# how about a sidecar motocycle slotcar?



## mrtjet (Dec 3, 2013)

Thoughts or [email protected] Anyone?


----------



## bolts69 (Dec 24, 2009)

I've seen them race on MAVTV its pretty cool.


----------



## 41-willys (Jan 7, 2000)

that would be cool


----------



## Dslot (Sep 2, 2007)

I'm thinking Scalextric made one for 1:32 track.

- D


----------



## Dslot (Sep 2, 2007)

*Instant Gratification*

Here you are:

Sidecar footage starts about 0:50

*Old Scalextric Toys*

-- D


----------



## HO2GO (Feb 21, 2015)

mrtjet said:


> Thoughts or [email protected] Anyone?


It sounds like an excellent idea ! Motorcycles, Dune Buggies, Desert Racers for Baja, Dakar, etc. Racing Trucks of every size. It would all be most welcome variety to the ordinary releases we get now !  Tetsuo.


----------



## sethndaddy (Dec 4, 2004)

Ice Sickers did a few custom ones awhile ago. (ice sickers is what we called him, some guy on ebay that could not spell to save his life) But he did some hella wacky motorcycles. I think his ebay handle is mattzmeanmaverick


----------



## Bill Hall (Jan 6, 2007)

Icesickers!

My spell check groans in pain everytime I time it ... LOL!

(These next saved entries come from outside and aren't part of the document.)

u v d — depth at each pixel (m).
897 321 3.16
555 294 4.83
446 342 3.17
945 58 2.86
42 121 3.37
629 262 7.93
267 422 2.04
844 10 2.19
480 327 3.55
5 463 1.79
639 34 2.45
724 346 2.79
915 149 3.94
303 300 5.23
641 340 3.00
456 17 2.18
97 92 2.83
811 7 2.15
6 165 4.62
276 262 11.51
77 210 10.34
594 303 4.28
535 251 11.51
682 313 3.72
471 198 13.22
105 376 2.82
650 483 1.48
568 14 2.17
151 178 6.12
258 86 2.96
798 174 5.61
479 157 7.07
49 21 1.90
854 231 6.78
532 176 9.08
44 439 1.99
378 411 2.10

His stuff was all trike based wasnt it?


----------



## sethndaddy (Dec 4, 2004)

Bill Hall said:


> Icesickers!
> 
> My spell check groans in pain everytime I time it ... LOL!
> 
> His stuff was all trike based wasnt it?


i thought he did a batman and robin ride along once? I could be wrong...once


----------



## mrtjet (Dec 3, 2013)

Leave one wheel off and weight the back as needed to balance it. NO magnets please. Would be a cool challenge on a road course.


----------



## Bubba 123 (Sep 10, 2010)

mrtjet said:


> Leave one wheel off and weight the back as needed to balance it. NO magnets please. Would be a cool challenge on a road course.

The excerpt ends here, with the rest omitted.